Sunday, February 04, 2024

Struggling

I've been struggling a bit again with anxiety. I really, really hate mental issues. I think I'd rather be physically sick any day over mentally. But then again, being physically sick also really stinks. I have learned so much about anxiety and what it actually is. It is actually ADRENALINE that fires at the wrong time. When adrenaline fires at the RIGHT TIME (before a big game you have to play for example), you know what it is and your brain makes sense of it. But when that anxiety fires in just a regular old day, you don't know what it is. And your brain attempts to find a "cause" for that misfire. My brain tells me people are upset at me. That I've let someone down. Things that can roll off my back normally, do not. 

It really makes me look around. When I sat in church this morning, I couldn't help but looking around thinking: "Who else is struggling today? Who else is hurting right now? Who else is barely hanging on?"

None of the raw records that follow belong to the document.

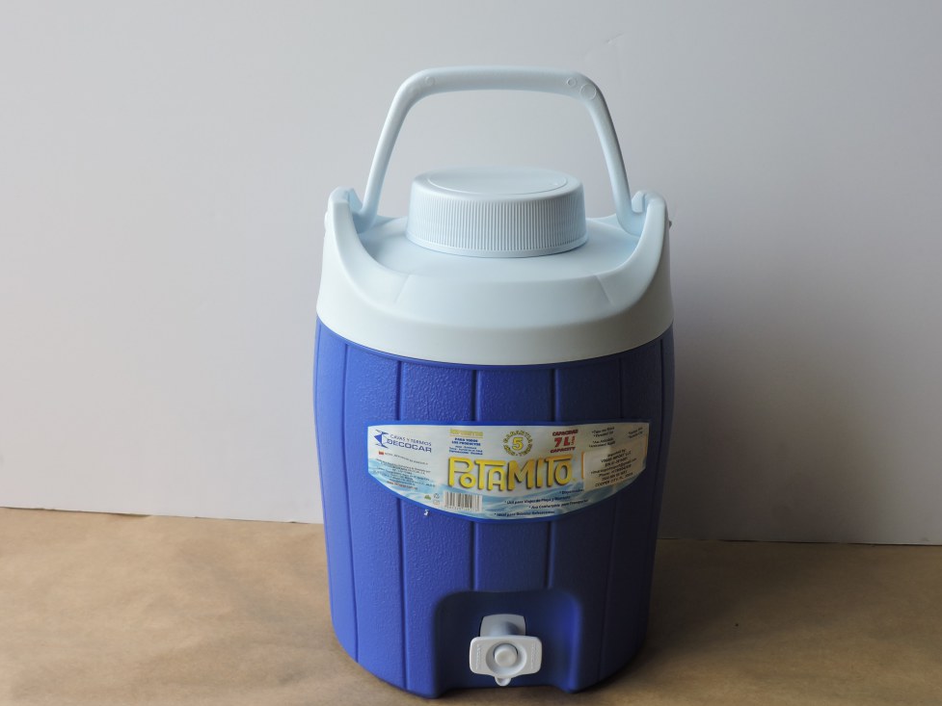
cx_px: 466
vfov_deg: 32.9
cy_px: 346
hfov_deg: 42.9
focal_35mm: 44
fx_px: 1198
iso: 100
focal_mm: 7.7
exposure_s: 1/80
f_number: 3.4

I know this isn't nearly as bad as it could be. I have felt worse. A lot worse. But right now, I just wish I could get the veil to completely lift. 

If you are struggling today, you are NOT alone. You are NOT the only one. I am so glad to be in this life. I would not want to not be here. But this life IS hard. Watching people you love age. Watching people you love, leave. Navigating relationships and community.

1 comment:

Debbie said...

Thank you for this. I needed to hear it today.